■ What to produce: Write out the entries exactly, pictures excluded.

■ Data listing:
+++
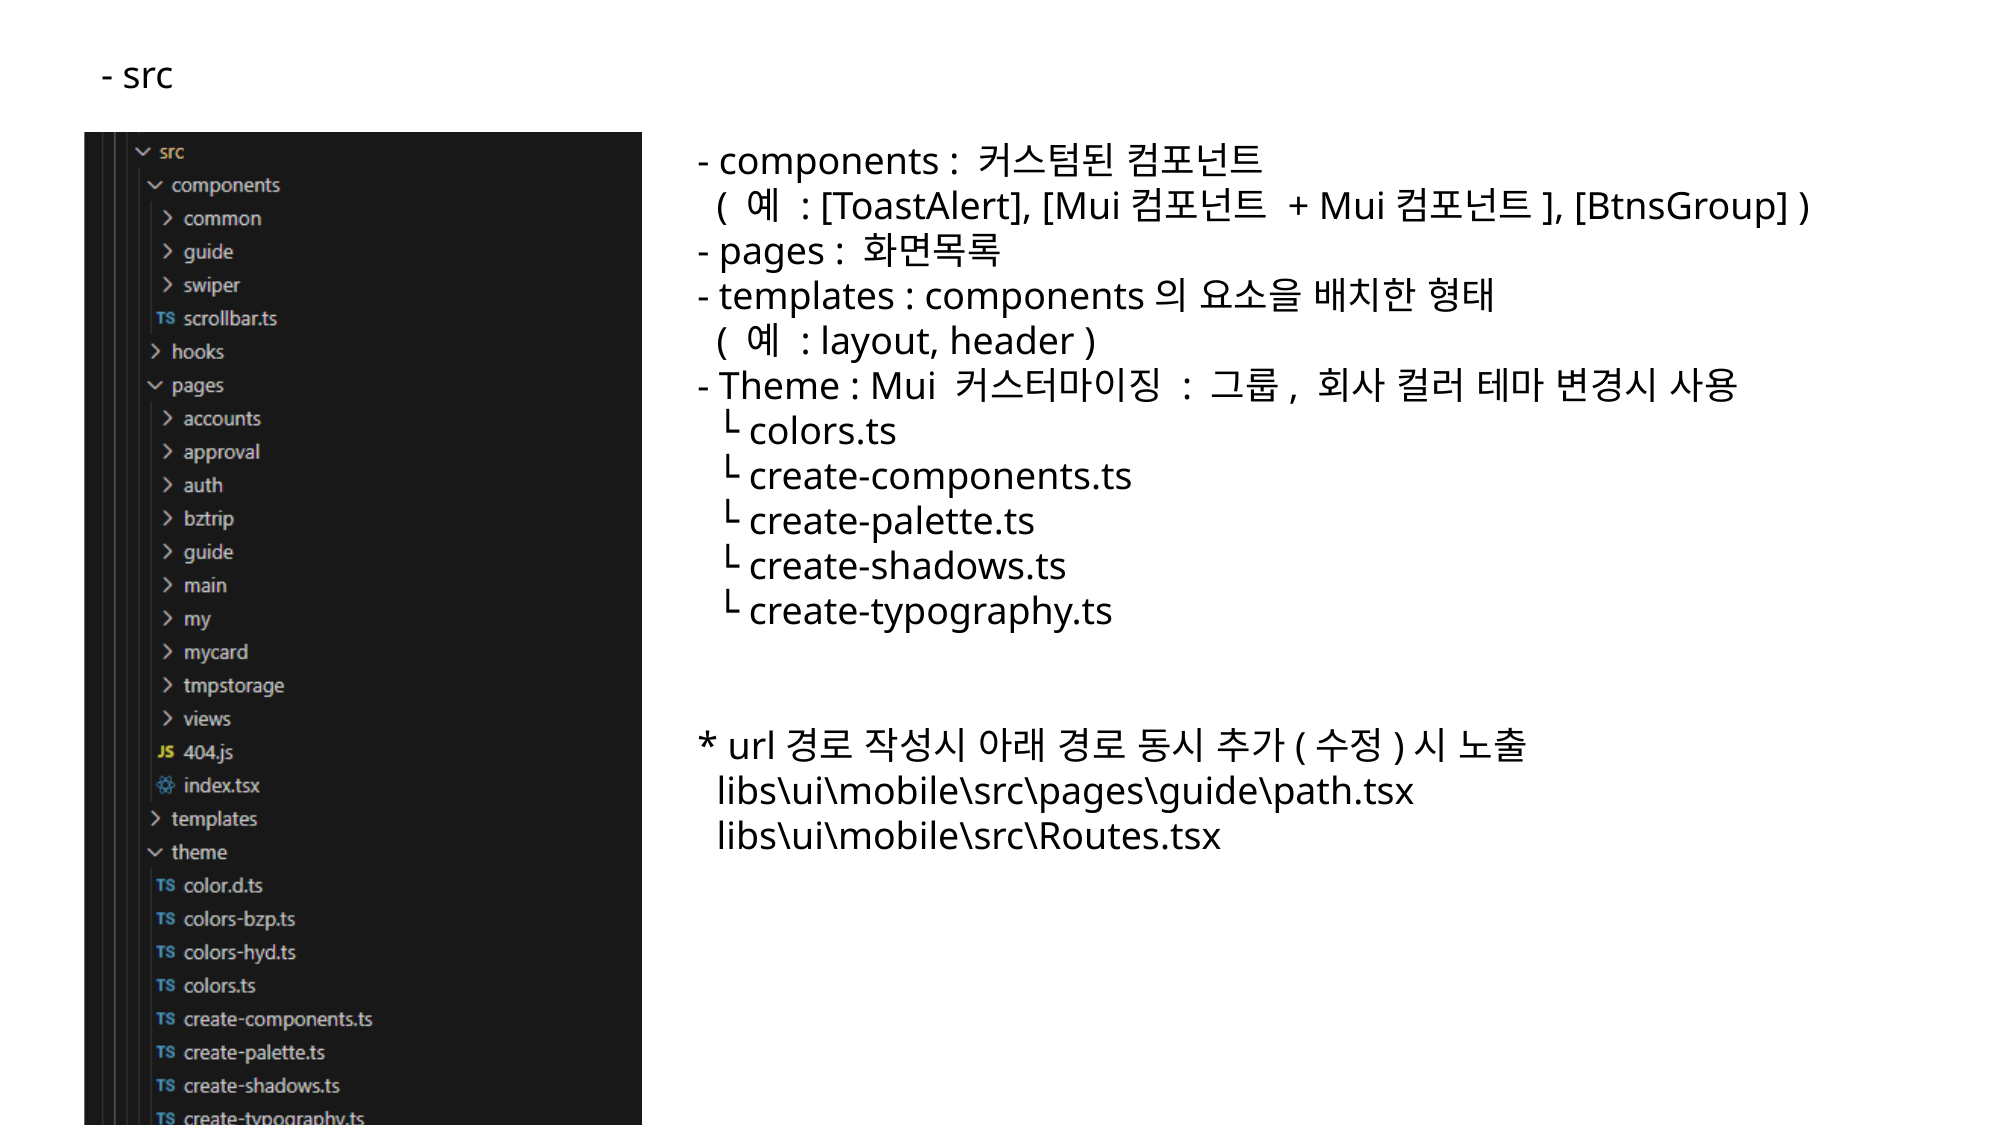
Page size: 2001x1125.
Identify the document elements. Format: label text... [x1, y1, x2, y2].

text_box - components : 커스텀된 컴포넌트 ( 예 : [ToastAlert], [Mui컴포넌트 + Mui컴포넌트], [BtnsGroup] ) - pages : 화면목록 - templates : components의 요소을 배치한 형태 ( 예 : layout, header ) - Theme : Mui 커스터마이징 : 그룹, 회사 컬러 테마 변경시 사용 └ colors.ts └ create-components.ts └ create-palette.ts └ create-shadows.ts └ create-typography.ts * url경로 작성시 아래 경로 동시 추가(수정)시 노출 libs\ui\mobile\src\pages\guide\path.tsx libs\ui\mobile\src\Routes.tsx [682, 129, 1825, 910]
picture [84, 132, 642, 1125]
text_box - src [86, 43, 189, 104]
+++
■ Response for this exercise:
Page size: 2001x1125.
Identify the document elements. Format: label text... [x1, y1, x2, y2].

text_box - components : 커스텀된 컴포넌트 ( 예 : [ToastAlert], [Mui컴포넌트 + Mui컴포넌트], [BtnsGroup] ) - pages : 화면목록 - templates : components의 요소을 배치한 형태 ( 예 : layout, header ) - Theme : Mui 커스터마이징 : 그룹, 회사 컬러 테마 변경시 사용 └ colors.ts └ create-components.ts └ create-palette.ts └ create-shadows.ts └ create-typography.ts * url경로 작성시 아래 경로 동시 추가(수정)시 노출 libs\ui\mobile\src\pages\guide\path.tsx libs\ui\mobile\src\Routes.tsx [682, 129, 1825, 910]
picture [84, 132, 642, 1125]
text_box - src [86, 43, 189, 104]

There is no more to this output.